Caribbean citizens celebrated in August as the Barbuda Council—part of the twin-island nation of Antigua and Barbuda—signed a sweeping set of new ocean management regulations for Barbuda that zone its coastal waters, strengthen its fisheries management, and establish a network of marine sanctuaries. These transformative regulations follow 17 months of extensive community consultation, scientific research, and dedication by the Barbudans with support by the Waitt Institute and its partners. The Environmental Law Institute (ELI), which led the legal analysis and drafting for the project—the Barbuda Blue Halo Initiative—played a key part in supporting this landmark achievement. According to ELI Ocean Program Co-Director Kathryn Mengerink, “Barbuda is an incredible place with a community dedicated to sustainably managing its important ocean resources.  We had the opportunity to help draft the legal language—language that was based on the needs of the community, the function of the ecosystem, and the hard work of the Barbuda Council, the Waitt Institute, and the many partners who contributed to the Initiative’s success.”

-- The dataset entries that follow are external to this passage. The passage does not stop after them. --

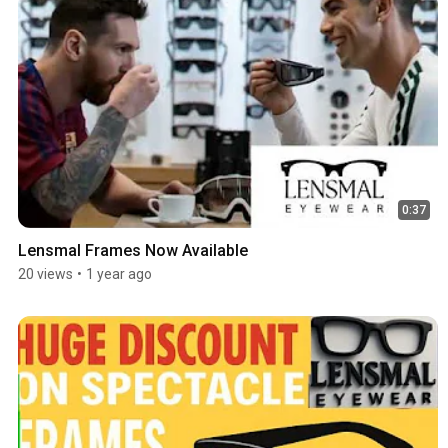
0:37
Lensmal Frames Now Available
20 views
•
1 year ago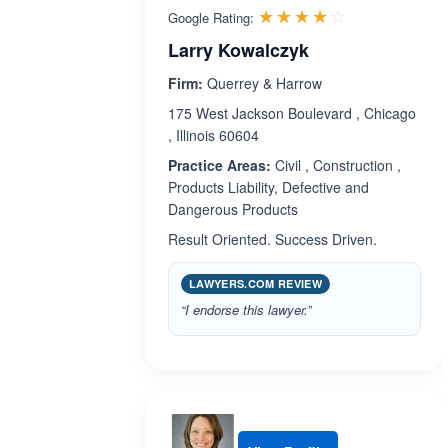
Rated 4.1 ou
☆☆☆☆☆
★★★★★
Google Rating:
Larry Kowalczyk
Firm:
Querrey & Harrow
175 West Jackson Boulevard , Chicago
, Illinois 60604
Practice Areas:
Civil , Construction ,
Products Liability, Defective and
Dangerous Products
Result Oriented. Success Driven.
LAWYERS.COM REVIEW
“I endorse this lawyer.”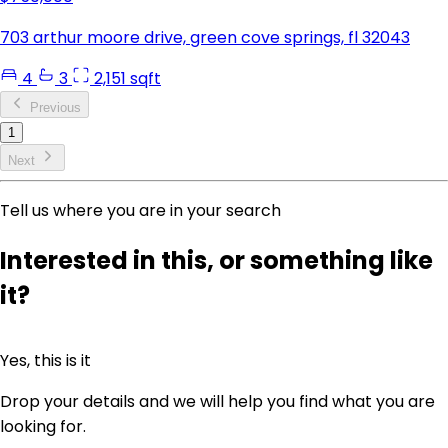
703 arthur moore drive, green cove springs, fl 32043
4
3
2,151 sqft
Previous
1
Next
Tell us where you are in your search
Interested in this, or something like
it?
Yes, this is it
Drop your details and we will help you find what you are
looking for.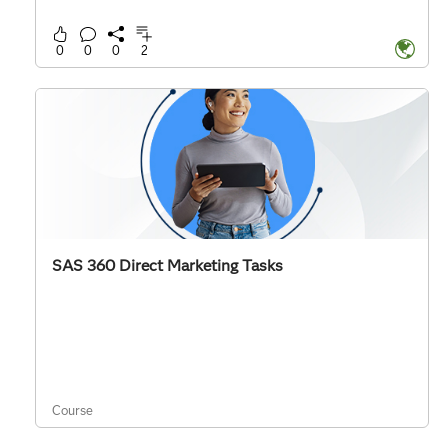
0
0
0
2
SAS 360 Direct Marketing Tasks
Course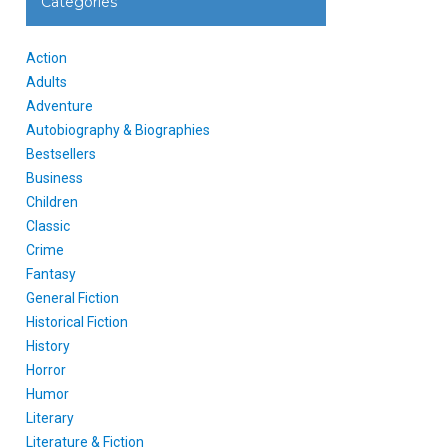
Categories
Action
Adults
Adventure
Autobiography & Biographies
Bestsellers
Business
Children
Classic
Crime
Fantasy
General Fiction
Historical Fiction
History
Horror
Humor
Literary
Literature & Fiction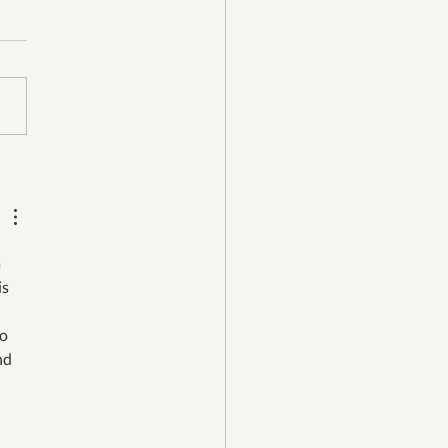
 Girl Recycling is
hState Bank’s June
ness of the Month!
 
s 
to 
nd 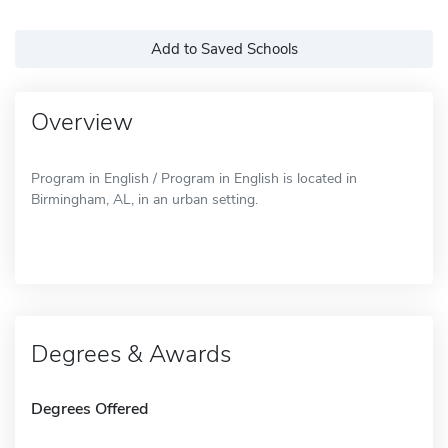
Add to Saved Schools
Overview
Program in English / Program in English is located in
Birmingham, AL, in an urban setting.
Degrees & Awards
Degrees Offered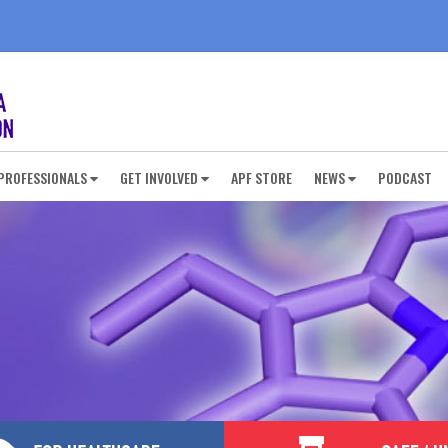
PROFESSIONALS
GET INVOLVED
APF STORE
NEWS
PODCAST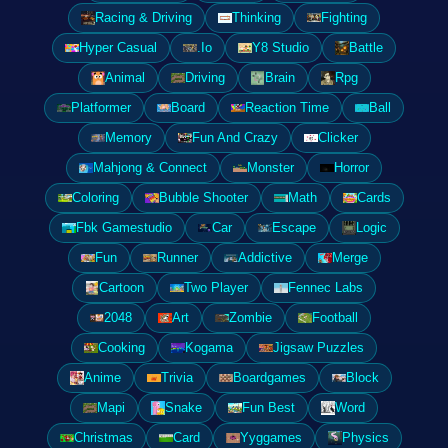
Racing & Driving
Thinking
Fighting
Hyper Casual
.Io
Y8 Studio
Battle
Animal
Driving
Brain
Rpg
Platformer
Board
Reaction Time
Ball
Memory
Fun And Crazy
Clicker
Mahjong & Connect
Monster
Horror
Coloring
Bubble Shooter
Math
Cards
Fbk Gamestudio
Car
Escape
Logic
Fun
Runner
Addictive
Merge
Cartoon
Two Player
Fennec Labs
2048
Art
Zombie
Football
Cooking
Kogama
Jigsaw Puzzles
Anime
Trivia
Boardgames
Block
Mapi
Snake
Fun Best
Word
Christmas
Card
Yyggames
Physics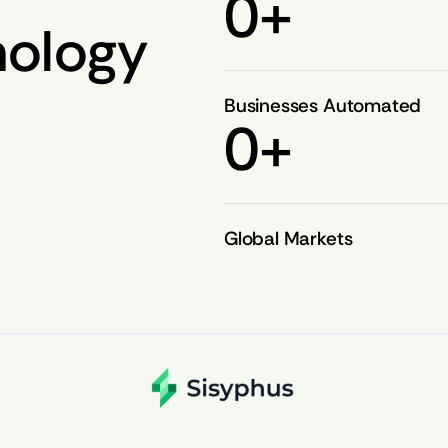
0
+
nology
Businesses Automated
0
+
Global Markets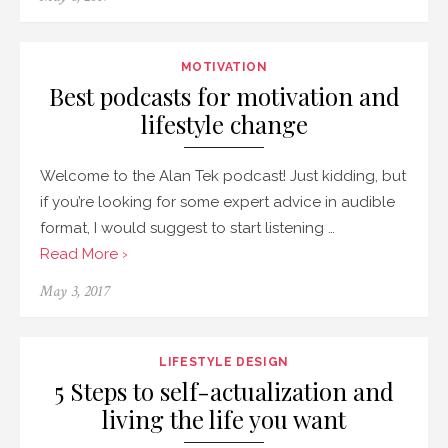
MOTIVATION
Best podcasts for motivation and
lifestyle change
Welcome to the Alan Tek podcast! Just kidding, but
if you’re looking for some expert advice in audible
format, I would suggest to start listening …
Read More ›
May 3, 2017
LIFESTYLE DESIGN
5 Steps to self-actualization and
living the life you want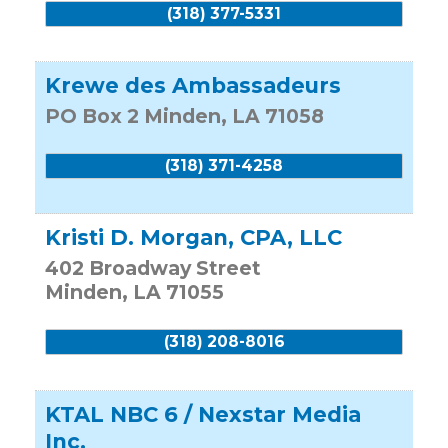
(318) 377-5331
Krewe des Ambassadeurs
PO Box 2
Minden
,
LA
71058
(318) 371-4258
Kristi D. Morgan, CPA, LLC
402 Broadway Street
Minden
,
LA
71055
(318) 208-8016
KTAL NBC 6 / Nexstar Media
Inc.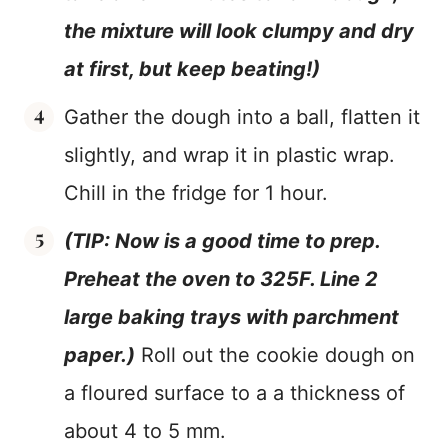
the mixture will look clumpy and dry
at first, but keep beating!)
Gather the dough into a ball, flatten it
slightly, and wrap it in plastic wrap.
Chill in the fridge for 1 hour.
(TIP: Now is a good time to prep.
Preheat the oven to 325F. Line 2
large baking trays with parchment
paper.)
Roll out the cookie dough on
a floured surface to a a thickness of
about 4 to 5 mm.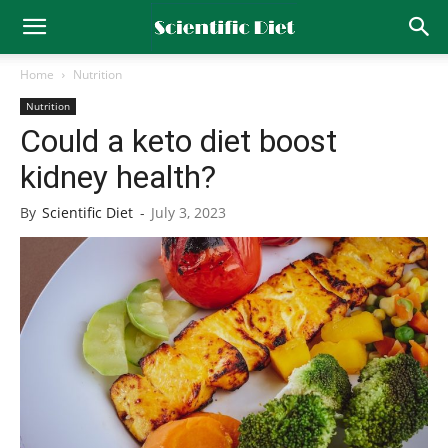
Home
Nutrition
Nutrition
Could a keto diet boost
kidney health?
By
Scientific Diet
-
July 3, 2023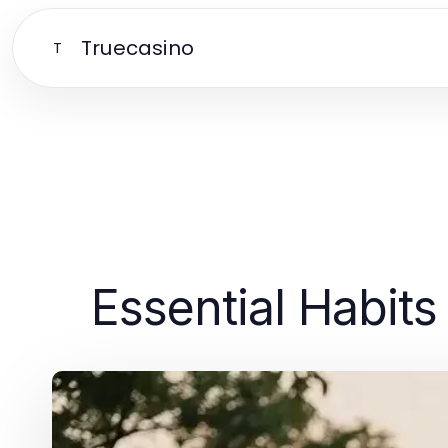
Truecasino
T
Essential Habits 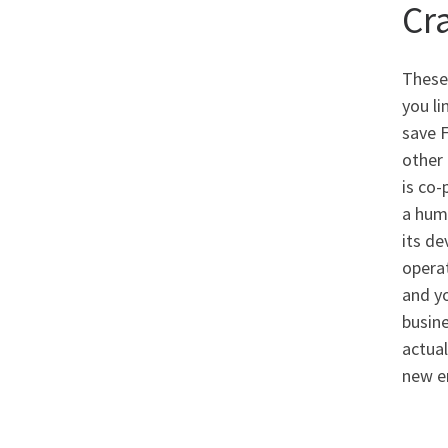
Cra
These 
you li
save F
other 
is co-
a huma
its de
operat
and y
busine
actual
new e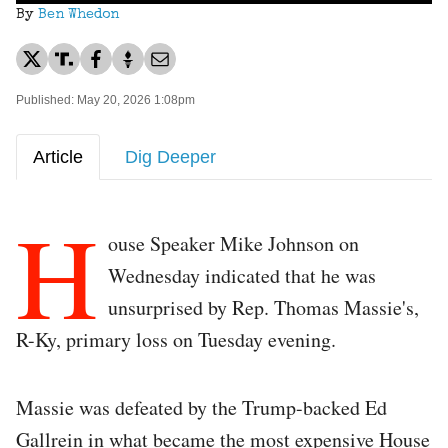
By
Ben Whedon
Published: May 20, 2026 1:08pm
Article
Dig Deeper
H
ouse Speaker Mike Johnson on
Wednesday indicated that he was
unsurprised by Rep. Thomas Massie's,
R-Ky, primary loss on Tuesday evening.
Massie was defeated by the Trump-backed Ed
Gallrein in what became the most expensive House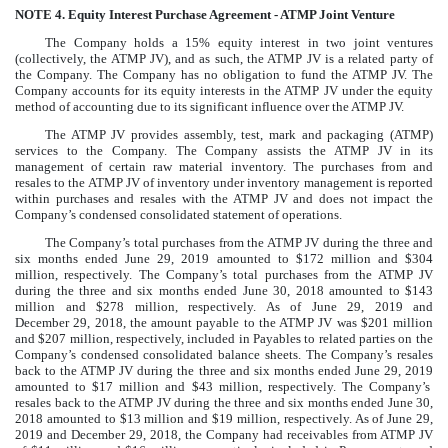
NOTE 4.
Equity Interest Purchase Agreement - ATMP Joint Venture
The Company holds a
15
%
equity interest in
two
joint ventures
(collectively, the ATMP JV), and as such, the ATMP JV is a related party of
the Company. The Company has no obligation to fund the ATMP JV. The
Company accounts for its equity interests in the ATMP JV under the equity
method of accounting due to its significant influence over the ATMP JV.
The ATMP JV provides assembly, test, mark and packaging (ATMP)
services to the Company. The Company assists the ATMP JV in its
management of certain raw material inventory. The purchases from and
resales to the ATMP JV of inventory under inventory management is reported
within purchases and resales with the ATMP JV and does not impact the
Company’s condensed consolidated statement of operations.
The Company’s total purchases from the ATMP JV during the
three and
six months ended June 29, 2019
amounted to
$
172
million
and
$
304
million
, respectively. The Company’s total purchases from the ATMP JV
during the
three and six months ended June 30, 2018
amounted to
$
143
million
and
$
278
million
, respectively. As of
June 29, 2019
and
December 29, 2018
, the amount payable to the ATMP JV was
$
201
million
and
$
207
million
, respectively, included in
Payables to related parties
on the
Company’s condensed consolidated balance sheets. The Company’s resales
back to the ATMP JV during the
three and six months ended June 29, 2019
amounted to
$
17
million
and
$
43
million
, respectively. The Company’s
resales back to the ATMP JV during the
three and six months ended June 30,
2018
amounted to
$
13
million
and
$
19
million
, respectively. As of
June 29,
2019
and
December 29, 2018
, the Company had receivables from ATMP JV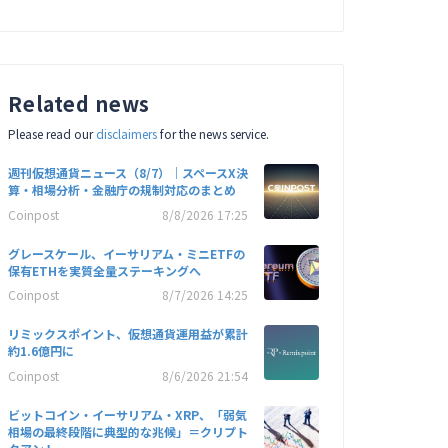
Related news
Please read our
disclaimers
for the news service.
週刊仮想通貨ニュース（8/7）｜スペースX決
算・相場分析・金融庁の規制対応のまとめ
Coinpost
8/8/2026 17:25
グレースケール、イーサリアム・ミニETFの
保有ETHを実質全量ステーキングへ
Coinpost
8/7/2026 14:25
リミックスポイント、仮想通貨運用益が累計
約1.6億円に
Coinpost
8/6/2026 21:54
ビットコイン・イーサリアム・XRP、「弱気
相場の最終段階に典型的な兆候」＝クリプト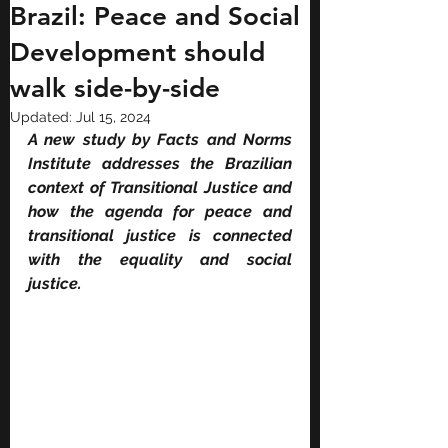
Brazil: Peace and Social
Development should
walk side-by-side
Updated:
Jul 15, 2024
A new study by Facts and Norms 
Institute addresses the Brazilian 
context of Transitional Justice and 
how the agenda for peace and 
transitional justice is connected 
with the equality and social 
justice.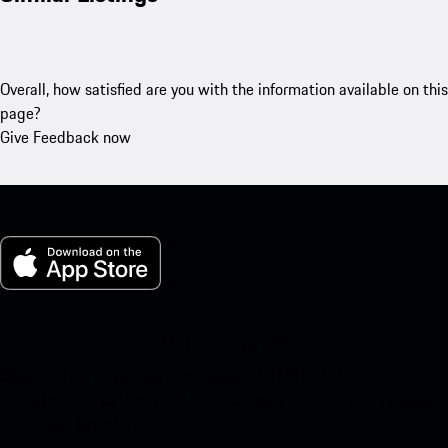
Overall, how satisfied are you with the information available on this
page?
Give Feedback now
My Porsche for iOS
Download our app easily by scanning the QR code below. Get
instant access to the Apple App Store and enhance your Porsche
experience in no time.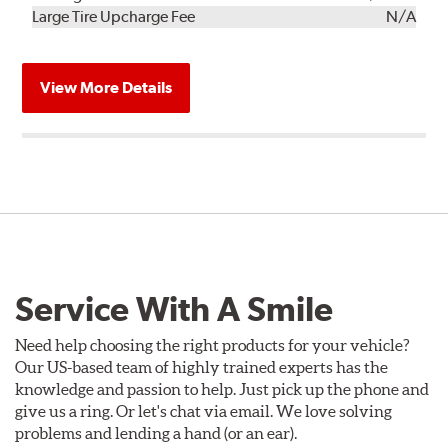
Kit
Installation
Large Tire Upcharge Fee
N/A
View More Details
Service With A Smile
Need help choosing the right products for your vehicle?
Our US-based team of highly trained experts has the
knowledge and passion to help. Just pick up the phone and
give us a ring. Or let's chat via email. We love solving
problems and lending a hand (or an ear).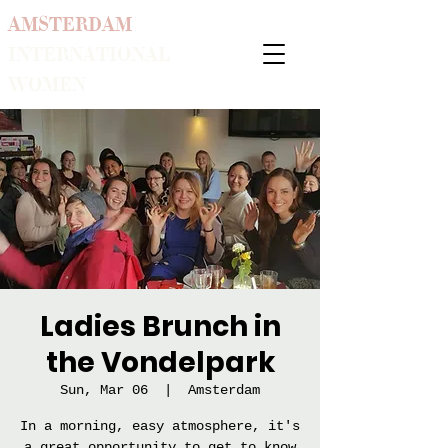
AMSTERDAM
INTERNATIONAL
WOMEN
Ladies Brunch in
the Vondelpark
Sun, Mar 06
  |  
Amsterdam
In a morning, easy atmosphere, it's
a great opportunity to get to know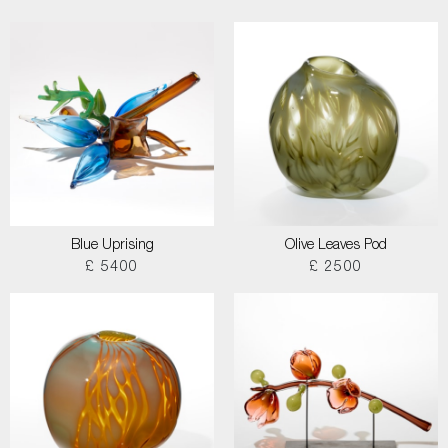
Blue Uprising
Olive Leaves Pod
£ 5400
£ 2500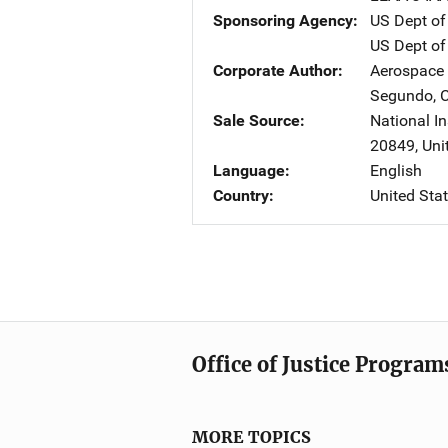
Sponsoring Agency
US Dept of
US Dept of 
Corporate Author
Aerospace 
Segundo
,
Sale Source
National In
20849
,
Uni
Language
English
Country
United Sta
Office of Justice Program
MORE TOPICS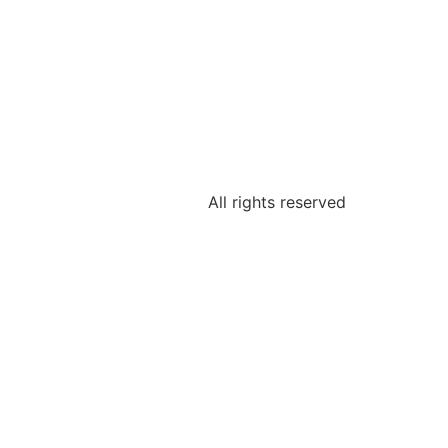
All rights reserved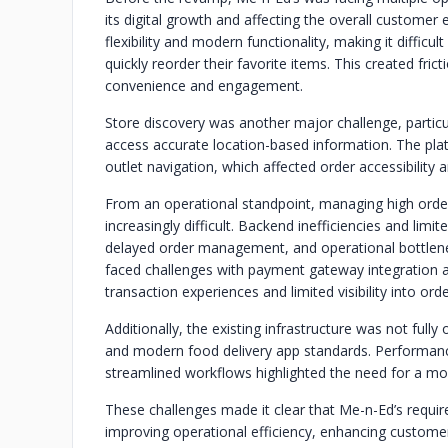
its digital growth and affecting the overall customer
flexibility and modern functionality, making it diffic
quickly reorder their favorite items. This created fr
convenience and engagement.
Store discovery was another major challenge, particul
access accurate location-based information. The pl
outlet navigation, which affected order accessibility a
From an operational standpoint, managing high ord
increasingly difficult. Backend inefficiencies and limit
delayed order management, and operational bottlenec
faced challenges with payment gateway integration an
transaction experiences and limited visibility into ord
Additionally, the existing infrastructure was not ful
and modern food delivery app standards. Performance 
streamlined workflows highlighted the need for a mor
These challenges made it clear that Me-n-Ed’s requir
improving operational efficiency, enhancing custome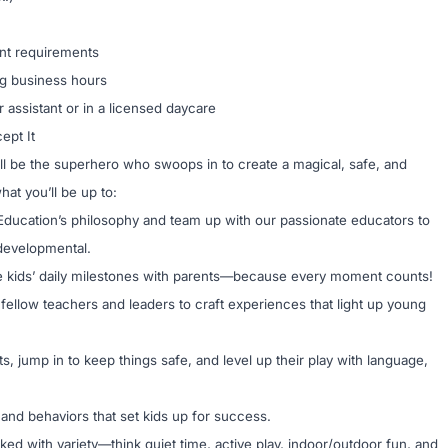
ant requirements
ng business hours
 assistant or in a licensed daycare
ept It
’ll be the superhero who swoops in to create a magical, safe, and
at you’ll be up to:
ucation’s philosophy and team up with our passionate educators to
s developmental.
 kids’ daily milestones with parents—because every moment counts!
 fellow teachers and leaders to craft experiences that light up young
ts, jump in to keep things safe, and level up their play with language,
s and behaviors that set kids up for success.
ked with variety—think quiet time, active play, indoor/outdoor fun, and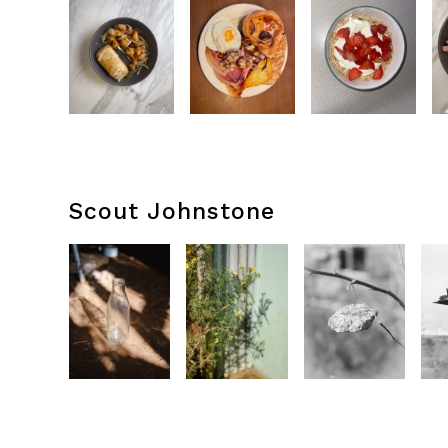
Scout Johnstone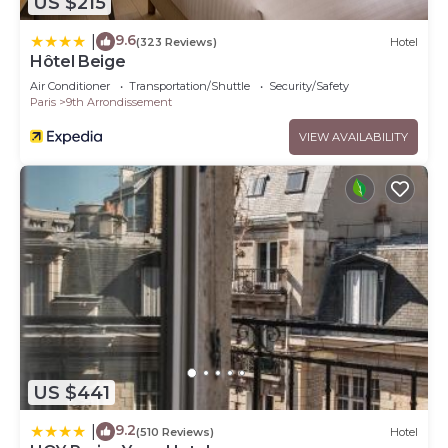
US $215
9.6
|
(323 Reviews)
Hotel
Hôtel Beige
Air Conditioner
Transportation/Shuttle
Security/Safety
Paris
9th Arrondissement
VIEW AVAILABILITY
US $441
9.2
|
(510 Reviews)
Hotel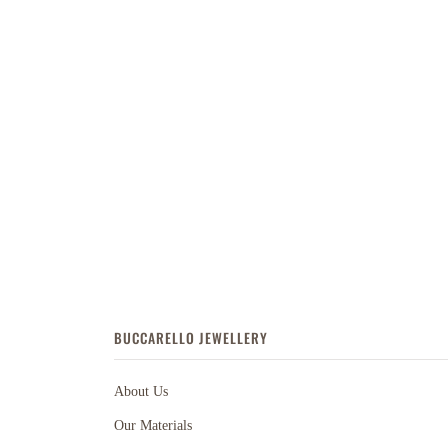
BUCCARELLO JEWELLERY
About Us
Our Materials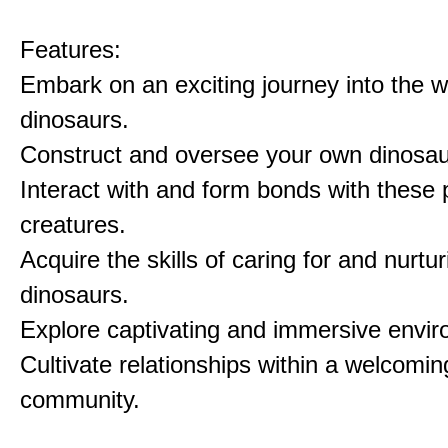
Features:
Embark on an exciting journey into the w
dinosaurs.
Construct and oversee your own dinosau
Interact with and form bonds with these p
creatures.
Acquire the skills of caring for and nurtur
dinosaurs.
Explore captivating and immersive envi
Cultivate relationships within a welcomin
community.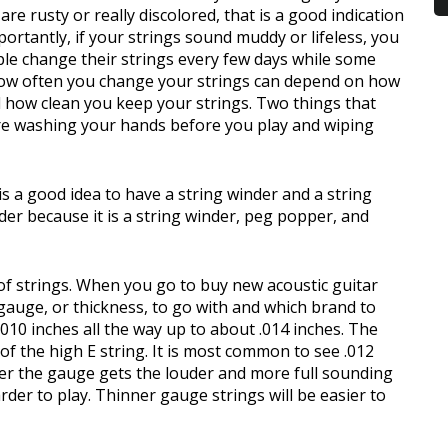
re rusty or really discolored, that is a good indication
ortantly, if your strings sound muddy or lifeless, you
e change their strings every few days while some
ow often you change your strings can depend on how
 how clean you keep your strings. Two things that
are washing your hands before you play and wiping
s a good idea to have a string winder and a string
nder because it is a string winder, peg popper, and
 of strings. When you go to buy new acoustic guitar
gauge, or thickness, to go with and which brand to
.010 inches all the way up to about .014 inches. The
f the high E string. It is most common to see .012
ker the gauge gets the louder and more full sounding
arder to play. Thinner gauge strings will be easier to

As described by the Waitt Institute, the new regulations “establish five marine sanctuaries, collectively protecting 33% (139 km2) of the coastal area, to enable fish populations to rebuild and habitats to recover. To restore the coral reefs, catching parrotfish and sea urchins has been completely prohibited, as those herbivores are critical to keeping algae levels on reefs low so coral can thrive. Barbuda is the first Caribbean island to put either of these bold and important measures in place.”

‘This will definitely benefit the people of Barbuda, and Antigua as well. No part of this is meant to hurt fishers. It's the reverse—ensuring that they have a livelihood that will last in perpetuity,’ said Arthur Nibbs, Chairman of the Barbuda Council and Antigua and Barbuda Minister of Fisheries.” 

The new policies on sustainable fisheries propel the island nation to the forefront of Caribbean ocean conservation efforts and serve as a model for all nations. ELI Senior Attorney Read Porter points out, “this is the first step in achieving ocean and economic health.  Next the hard work starts—implementing the regulations and achieving compliance with them.” ELI looks forward to supporting Antigua and Barbuda as the nation continues to manage marine resources to create sustainable livelihoods for its citizens.